Mr Slapstick, chorégraphie de Jean Gaudin et Pedro Pauwels
Mr Slapstick, chorégraphie de Jean Gaudin et Pedro Pauwels
Sous ce titre, se cache une référence à Buster Keaton, l’homme qui ne rit jamais. Le comique dit slapstick :en anglais« bâton claqueur »), emprunte son nom à la cliquette ou tavelle qui sonorise les violents mais faux coups de Guignol, Arlequin et personnages de pantomime. Au cinéma, un genre caractérisé par des chutes, courses-poursuites, bagarres…
Pedro Pauwels garde le masque impassible de son modèle mais s’en éloigne vite pour dessiner un personnage qu’il projette, vêtu de noir, sur la plage blanche de la scène, dans un jeu d’ombres et lumières changeantes. Il conserve, du burlesque, quelques courses rapides au début avabt de disparaître… Les portes claquent sous les effets lumineux tremblotants d’un projecteur. Mais ici, ni pantomime, acrobaties ou cascades. Pedro Pauwels fait dans la lenteur et la finesse, soulignées par Variété, une partition laconique de Mauricio Kagel (1977), sans rapport avec celle qui accompagne le cinéma muet.
Le solo organisé autour d’une chaise vide posée à l’avant-scène dos aux spectateurs. Cette présence aimante et repousse le danseur et crée un point de tension conditionnant ses déplacements. Lira-t-on dans cette chaise, la métaphore du public, du chorégraphe, d’un réalisateur qui regarde l’autre danser, ou d’un pouvoir invisible? Comme intimidé par cet objet, Pedro Pauwels s’en approche prudemment, le contourne, s’en éloigne pour ensuite l’affronter et l’insulter face public.
En contrepied du burlesque, tout en citant leurs sources, Jean Gaudin et Pedro Pauwels n’ont pas choisi le rire mais l’humour froid. Il évoquent Buster Keaton de manière biaisée et se souviennent du clown triste qu’on a pu voir dans ses dernières apparitions au cinéma, comme Les Feux de la rampe de Charlie Chaplin (1952) où ces deux stars du muet incarnent des comiques vieillissants.
Une bonne partie du spectacle se passe au sol. Souvent de dos, assis par terre, Pedro Pauwels va tâtonnant, se déplace par reptations animales, ou roule de tout son long sur lui-même. Parfois, il se lance dans un galop ludique, nous surprenant avec cette rupture de rythme. De pauses en accélérations, la chorégraphie joue avec le tempo.

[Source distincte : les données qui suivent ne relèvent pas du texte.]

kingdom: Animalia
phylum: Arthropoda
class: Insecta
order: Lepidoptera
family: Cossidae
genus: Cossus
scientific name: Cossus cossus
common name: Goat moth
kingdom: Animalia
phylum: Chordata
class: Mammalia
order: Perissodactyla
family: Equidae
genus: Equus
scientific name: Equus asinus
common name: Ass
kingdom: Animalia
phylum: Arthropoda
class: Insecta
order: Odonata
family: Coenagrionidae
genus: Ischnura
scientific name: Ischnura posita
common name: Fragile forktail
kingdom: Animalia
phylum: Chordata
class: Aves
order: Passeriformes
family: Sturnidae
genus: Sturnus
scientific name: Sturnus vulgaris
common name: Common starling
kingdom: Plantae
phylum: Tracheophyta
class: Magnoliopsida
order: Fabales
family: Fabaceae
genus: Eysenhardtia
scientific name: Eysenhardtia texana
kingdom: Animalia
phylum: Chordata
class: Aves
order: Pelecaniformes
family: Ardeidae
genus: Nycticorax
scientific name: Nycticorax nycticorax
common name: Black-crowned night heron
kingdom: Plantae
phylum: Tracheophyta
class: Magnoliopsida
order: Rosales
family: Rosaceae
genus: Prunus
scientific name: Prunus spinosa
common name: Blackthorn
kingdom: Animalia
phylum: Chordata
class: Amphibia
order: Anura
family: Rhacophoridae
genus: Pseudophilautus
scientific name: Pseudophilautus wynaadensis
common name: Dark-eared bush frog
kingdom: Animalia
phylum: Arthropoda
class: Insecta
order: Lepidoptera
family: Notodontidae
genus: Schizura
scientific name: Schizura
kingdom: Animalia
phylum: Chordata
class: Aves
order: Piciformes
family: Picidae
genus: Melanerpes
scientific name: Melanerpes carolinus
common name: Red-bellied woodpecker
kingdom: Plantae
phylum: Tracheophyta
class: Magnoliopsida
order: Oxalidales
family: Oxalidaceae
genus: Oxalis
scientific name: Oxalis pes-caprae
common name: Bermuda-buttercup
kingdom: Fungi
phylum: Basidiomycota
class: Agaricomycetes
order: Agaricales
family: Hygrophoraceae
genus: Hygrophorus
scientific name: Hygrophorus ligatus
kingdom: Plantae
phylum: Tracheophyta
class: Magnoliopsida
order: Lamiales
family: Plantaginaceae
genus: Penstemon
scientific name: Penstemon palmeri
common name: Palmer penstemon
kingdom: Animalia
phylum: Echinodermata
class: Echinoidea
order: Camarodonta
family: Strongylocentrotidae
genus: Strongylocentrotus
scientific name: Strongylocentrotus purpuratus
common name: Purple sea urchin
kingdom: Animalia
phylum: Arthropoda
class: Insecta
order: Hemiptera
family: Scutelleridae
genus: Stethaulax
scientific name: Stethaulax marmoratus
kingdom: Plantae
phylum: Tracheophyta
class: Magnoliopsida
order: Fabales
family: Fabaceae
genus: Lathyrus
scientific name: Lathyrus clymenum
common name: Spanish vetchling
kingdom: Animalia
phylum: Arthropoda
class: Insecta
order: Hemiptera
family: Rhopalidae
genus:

Pedro Pauwels nous attire dans un univers singulier qu’on retrouve dans les nombreuses pièces qu’il a signées et interprétées dont Cygn etc, Spectres, Etal. Ce créateur atypique n’hésite pas à collaborer avec des artistes de théâtre, hip-hop, musique improvisée ou techno, cinéma… et à lancer des projets collectifs. Implanté avec sa compagnie de 2009 à 2018 à Limoges, l’artiste est aujourd’hui installé à Montauban. En 2004, atteint d’une méningite foudroyante il a été plongé dans un coma artificiel et amputé de doigts aux mains et aux pieds. Une rééducation lui fera redécouvrir son corps et l’apprivoiser pour continuer à danser. Il livrera cette expérience dans son ouvrage J’ai fait le beau au bois dormant, édité par le Centre national de la danse.
Mireille Davidovici
Spectacle dans la cadre de Faits d’Hiver, vu le 7 février à Micadanses, 20 rue Geoffroy l’Asnier, Paris (IV ème).